Le premier prix (1500 francs) a été décerné à Antoine Müller (Université de Lausanne, ci-contre au centre), qui a relevé dans son essai le paradoxe d’attribuer au libéralisme l’expansion des centres décisionnels internationaux ou encore le renforcement du pouvoir des Etats centraux. Or le libéralisme découle du primat de l’individu et de sa sphère de liberté. Une délégation de la liberté de choix ne peut être que minimale et proche pour éviter les erreurs.
Le deuxième prix (1000 francs) a été attribué à Florent Chevallier (Université de Genève), qui dans un survol historique a rappelé que le combat pour la liberté (non seulement au niveau intellectuel) doit être sans cesse renouvelé face aux assauts de la bureaucratie. La première des conséquences du centralisme est l’injustice, mais il nuit aussi à la productivité et à l’innovation; il s’inscrit à l’encontre des Lumières et de la révolution industrielle.
Le troisième prix (500 francs) est allé à Jennifer Burri (Université de Neuchâtel), qui a souligné dans son texte l’aliénation de l’individu qui provient de la centralisation et de l’éloignement des centres de décisions politiques.

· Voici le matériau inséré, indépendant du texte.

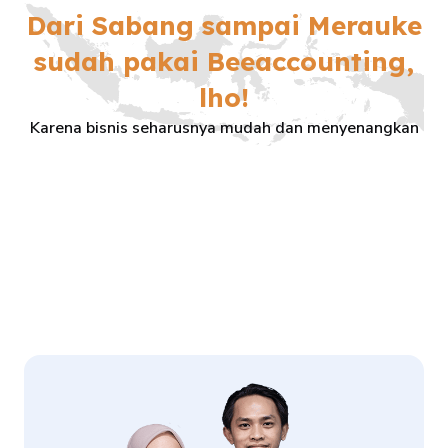
Dari Sabang sampai Merauke
sudah pakai Beeaccounting,
lho!
Karena bisnis seharusnya mudah dan menyenangkan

La législation devient ainsi inaccessible et incompréhensible. Le citoyen se sent alors insignifiant et incapable, tandis que le centralisme menace la représentativité. La seule liberté de se soumettre et d’obéir ne peut pas servir de légitimité suffisante du pouvoir.
Consulter les essais gagants :
Concours d’essai pour étudiants
L’Institut Libéral félicite les trois gagnants pour leurs excellentes contributions au débat et remercient tous les participants d’avoir pris part au concours.